資本の所有者の株主と経営を行う経営者は分離しており、経営者の選出は最高決定機関の株主総会で選出されます。倒産した場合は債権者に対し出資額を上限とし有限の責任を負います。
2006年の会社法改正前は資本金は1,000万円、取締役は3名以上必要でしたが現在は1円から作ることができ取締役は1名となりました。
有限会社
2006年の会社法改正前まで設立可能でしたが会社で現在は存続のみ可能です。資本金300万円、取締役は1名以上が必要でした。
出資者=社員=経営者です。
持分会社
合同会社、合名会社、合資会社があり、出資者=社員=経営者であり全社員の総意で運営する会社で大きくわけて以下の3種類があります。合資会社や合名会社は近年でほとんど見かけませんが、昭和以前から続く老舗の作り酒屋が多い傾向にあります。
合同会社は有限責任社員のみで構成されます。
合資会社は有限責任社員と無限責任社員で構成されます。
合名会社は無限責任社員のみで構成されます。
ホールディングス
傘下の会社の株を保有し管理する持株会社の事で純粋持株会社と事業持株会社があります。
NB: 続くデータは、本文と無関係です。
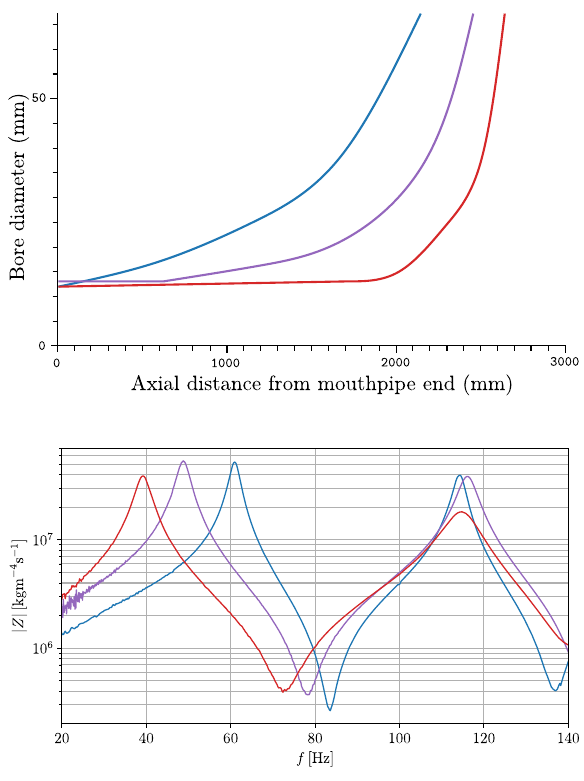
Figure 8. Top: bore pro fi le as a function of the axial distance to mouthpipe end, taken from [1] (where bore pro fi les of several other instruments can be found); bottom: modulus of the input impedance as a function of frequency (zoom on the fi rst two peaks). Red: bass trombone; purple: B [ -baritone saxhorn; blue: B [ -euphonium. Figure 9. Natural notes playable by a B [ -baritone saxhorn, that is to say without depressing any valves. From left to right: B [ 1 (pedal note), C2 (ghost note, naturally a bit fl at compared to an equal tempered scale), B [ 2, F3, B [ 3, D4, F4, A [ 4 (naturally a bit fl at compared to an equal tempered scale), B [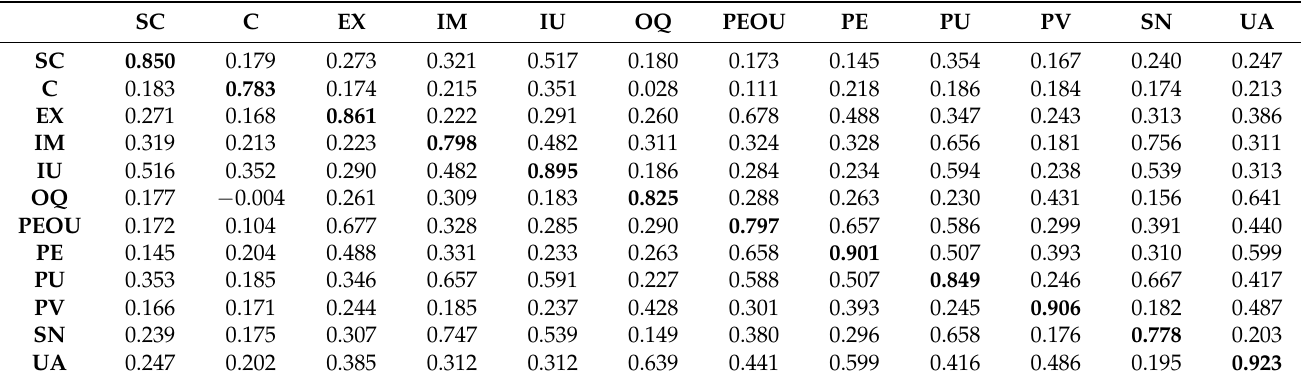
Table 3. Fornell–Larcker criterion and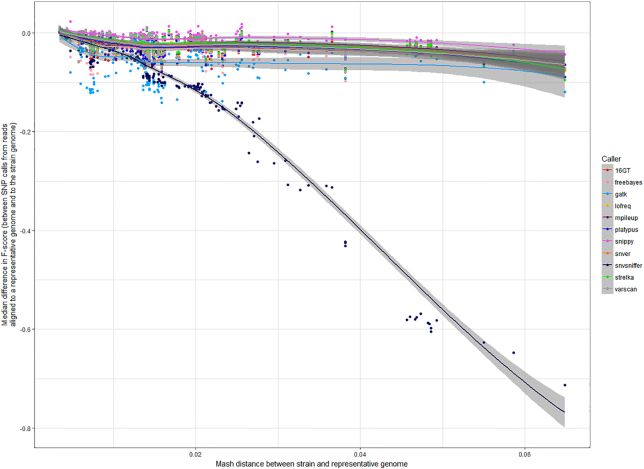
Stability of pipeline performance, in terms of F-score, with increasing genetic distance between the reads and the reference genome. The performance of an SNP-calling pipeline decreases with increasing distance between the genome from which reads are sequenced and the reference genome to which they are aligned. Each point shows the median difference in F-score for a pipeline that calls SNPs when the reference genome is the same as the source of the reads, and when it is instead a representative genome for that species. Points are coloured according to the variant caller in each pipeline, with those towards the top of the figure less affected by distance. Lines fitted using LOESS smoothing, with the grey band representing the 0.95 confidence interval.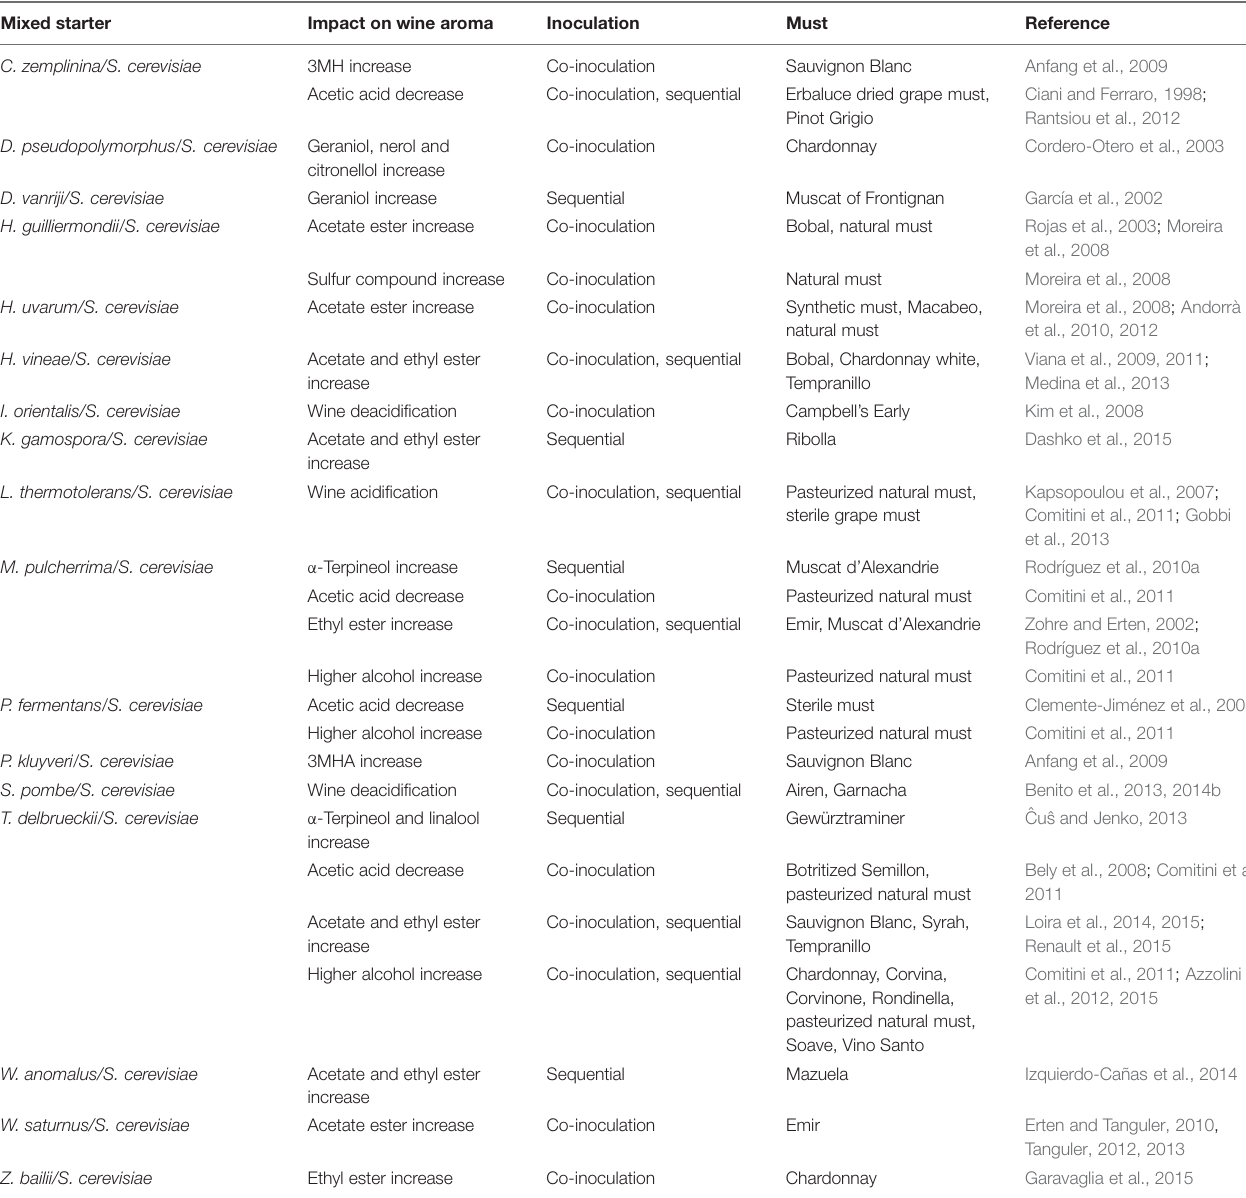
TABLE 3 | Mixed starters designed to improve primary and secondary wine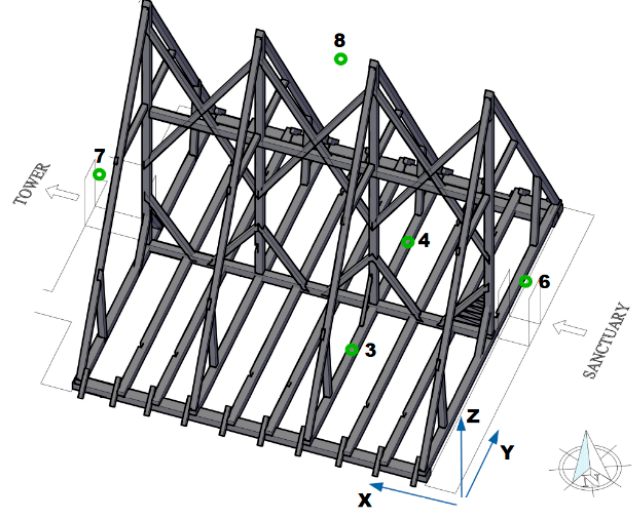
Figure 3. Side view of the truss over the nave with the location of the measuring points. The arrows indicate the openings to the tower and the truss above the sanctuary.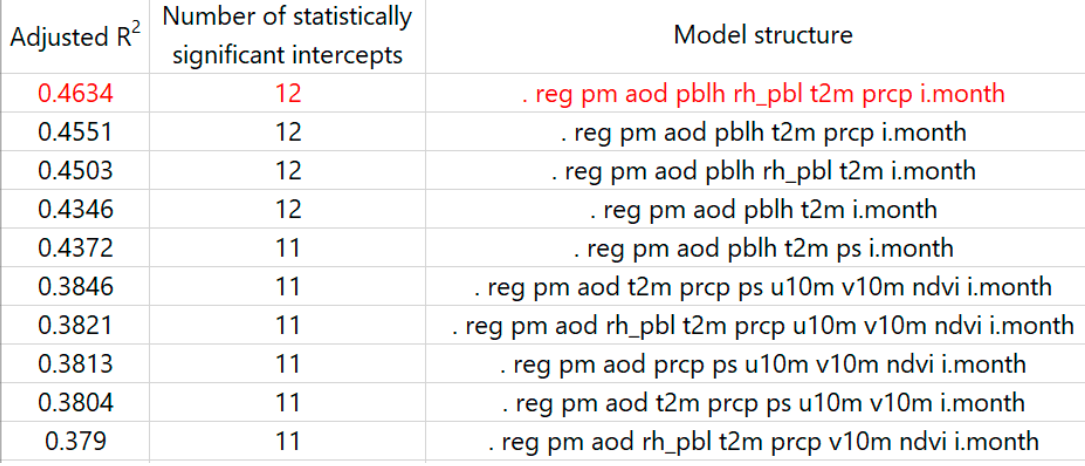
Figure A3. Screenshot of determining the best model structure for the TFER model with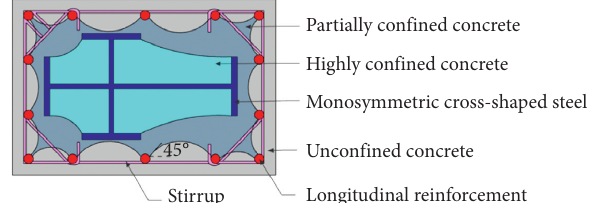
Figure 7: Materials in the cross section of an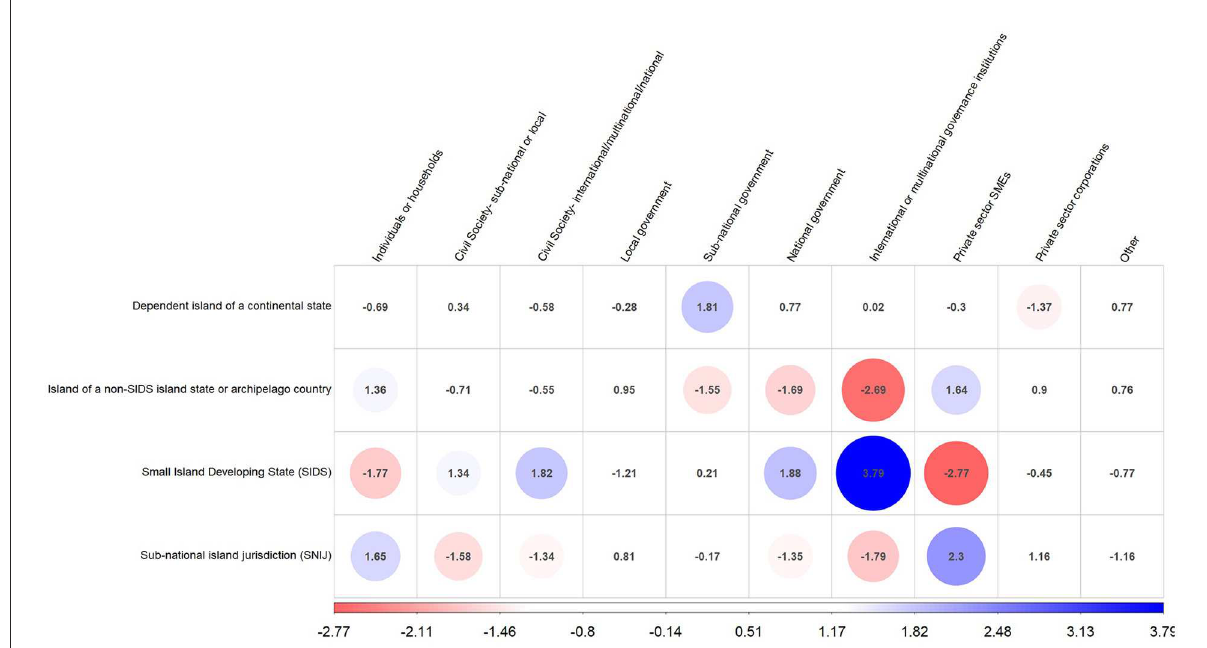
FIGURE8 Political status of islands related to actors. Results of the chi-square test calculating the residuals, that is, the difference between the observed and the expected frequency of each combination of political status and actor type, are shown. Residuals below − 2 and above 2 can be considered significant. Positive residuals (blue) indicate a higher observed frequency of an actor-role combination, and negative residuals (red) indicate a lower than expected frequency. The size of the circles corresponds to the value of the residuals. X -squared = 84.366, df = 27, p -value = 8.097e −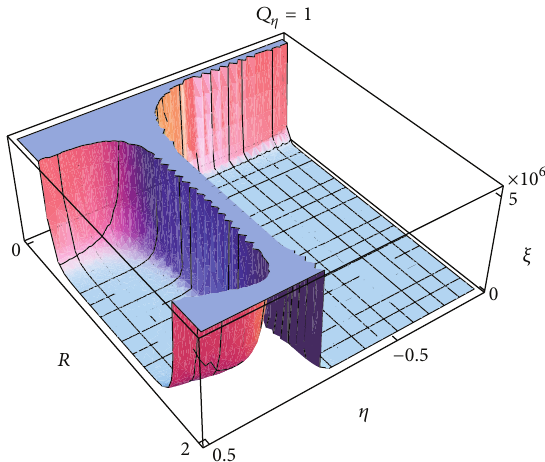
Figure 7: 4D Kretschmann invariant 𝜉 for 𝑄 𝜂 = 1 , for Λ = 0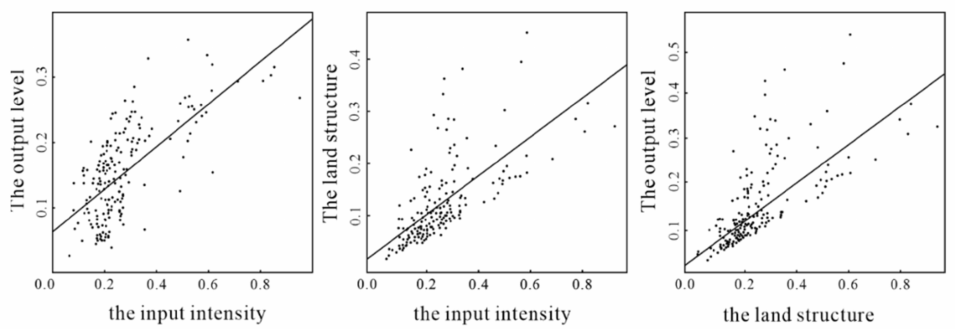
Figure 9. The left figure is the correlation between the output level and the input intensity, the middle figure is the correlation between the land structure and the input intensity, and the right figure is the correlation between the output level and the land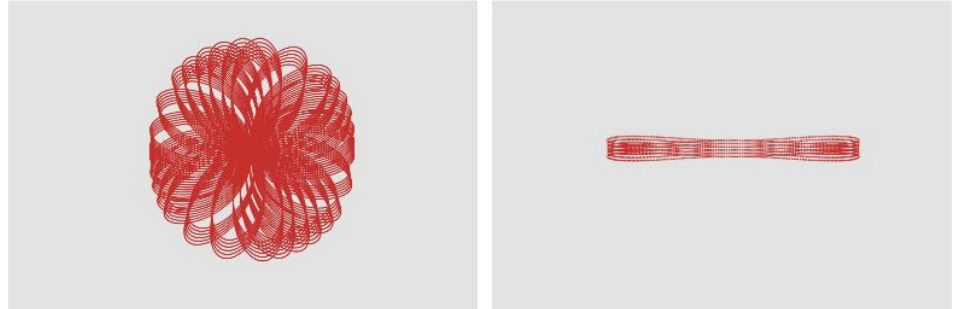
Figure 3. Non-repetitive petal scanning ( left ) and repetitive line scanning ( right ) of DJI Zenmuse L1 Livox LiDAR module.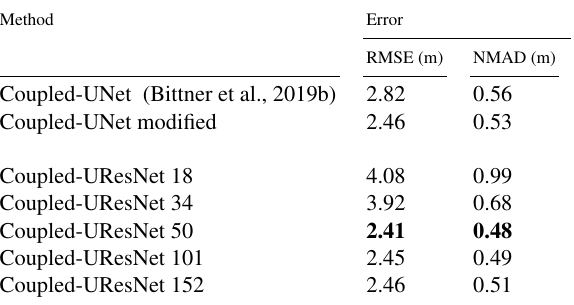
Table 1. Quantitative results for RMSE and NMAD metrics evaluated over selected test area of Berlin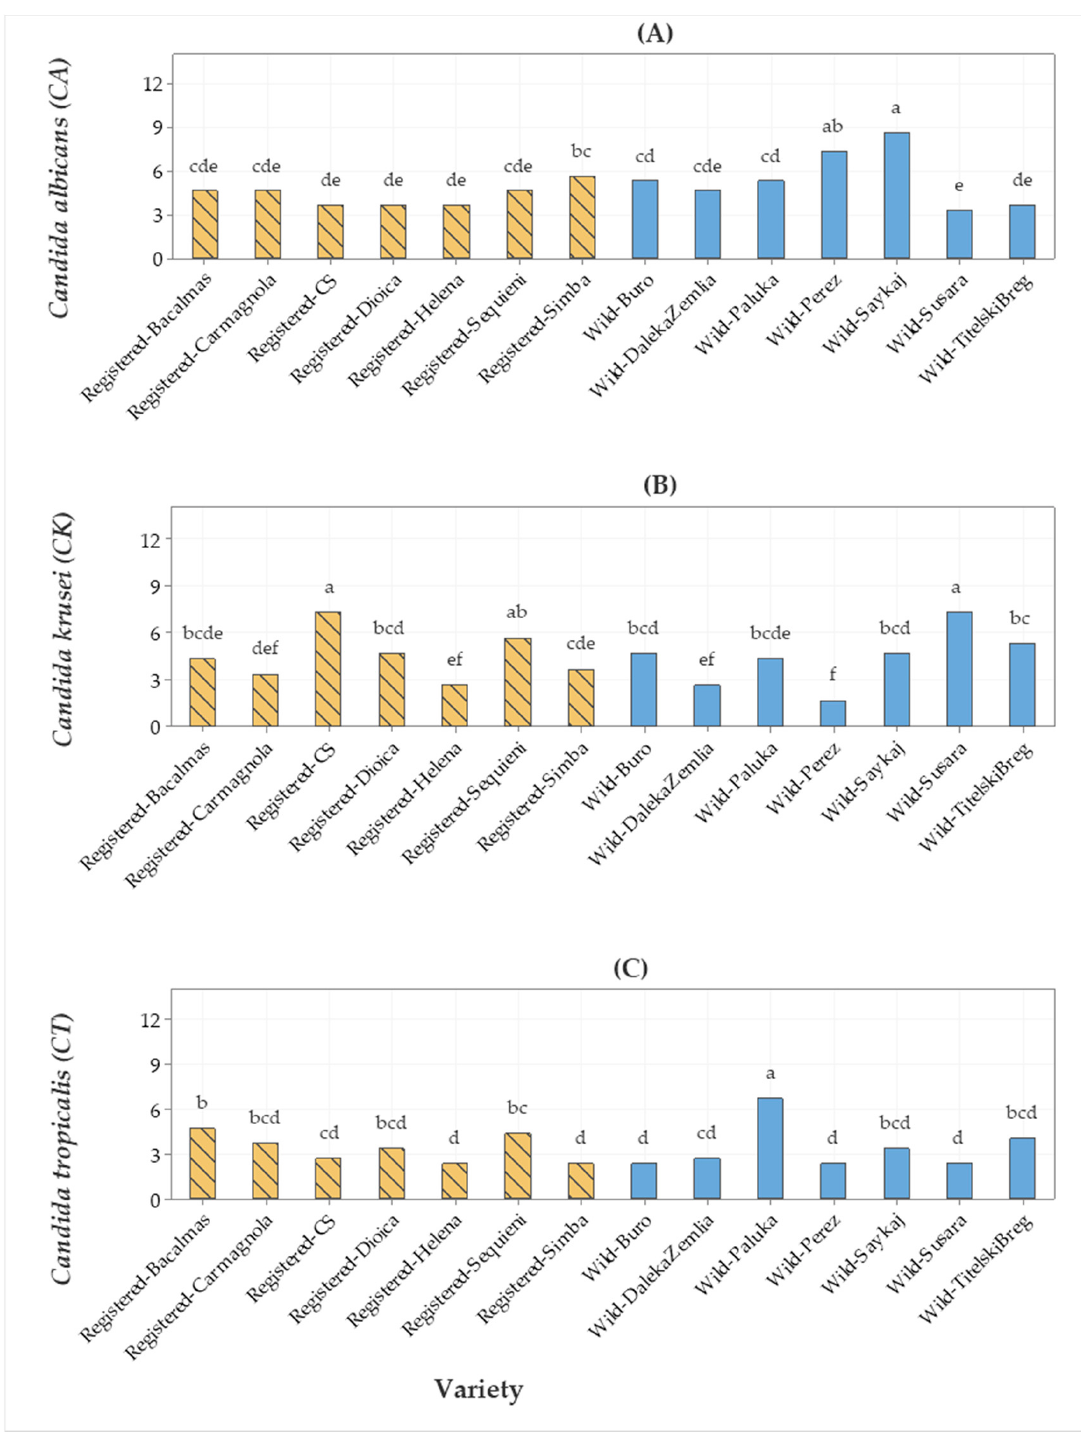
Figure 3 . Bar graph of ( A ) Candida albicans (CA), ( B ) Candida krusei (CK), and ( C ) Candida tropicalis (CT) (fluconazole) antimicrobial activities (inhibition zone in mm) from seven registered cultivars and seven wild hemp accessions. The means represented by the bars sharing the same letter are not significantly different.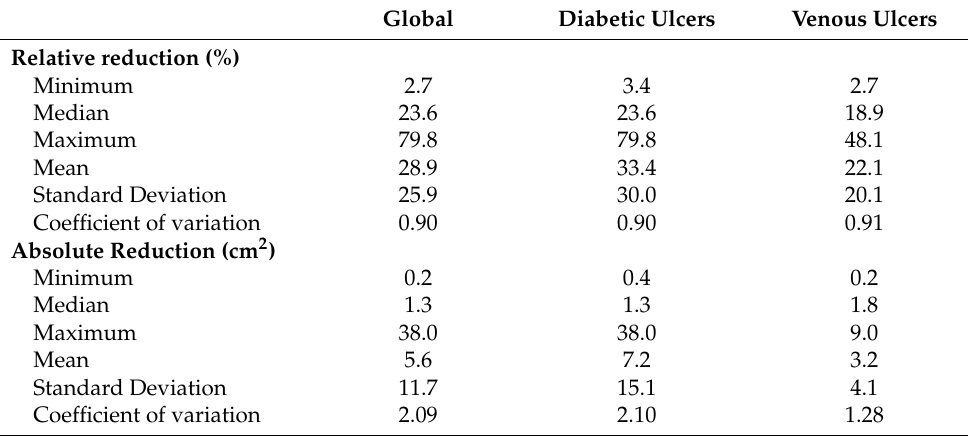
Table 2. The main statistics for the absolute reduction and relative reduction of the ulcer area. Global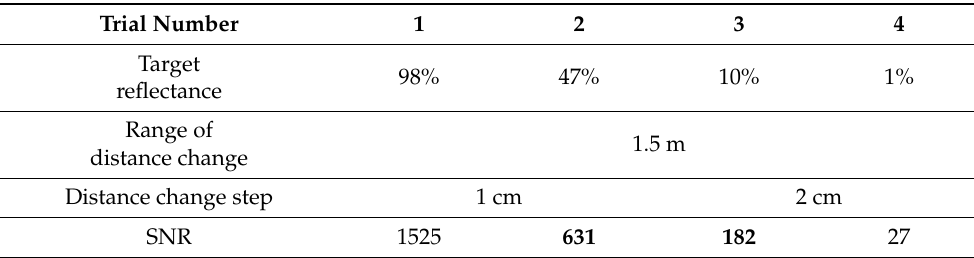
Table 4. Basic characteristics of carried experiments.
M&A等が行いやすく意思決定を迅速に行いやすくリスクを分散させやすい反面間接部門のコストがかかりやすく、子会社同士の連携はとりにくい傾向にあります。
戦後独占禁止法により持株会社制は禁止されていましたが、1997年持株会社が解禁され、グローバル化が進む中、近年は持株会社が増加しています。
ⅰ純粋持株会社
事業を持たず子会社の統治のみの会社で株配当が主な収益となります。
ⅱ事業持株会社
子会社の統治を行いながら自社内での生産活動も行います。
公益法人
公益を目的とし営利を目的としない法人です。
事業経営の資金確保の目的のため収益事業を営んでも本質には反しません。
公益法人には社団法人、財団法人の2つの形態があり、学校法人、医療法人、社会福祉法人、宗教法人、NPO法人等は特別法がある。
学校法人
財団法人として規定され設立には一定額以上の寄付が必要となります。
一般的な社団法人と異なる点については5人以上の理事長や2人以上の監事を置で、理事の2倍以上の数の評議員で組織する評議員会が必須機関です。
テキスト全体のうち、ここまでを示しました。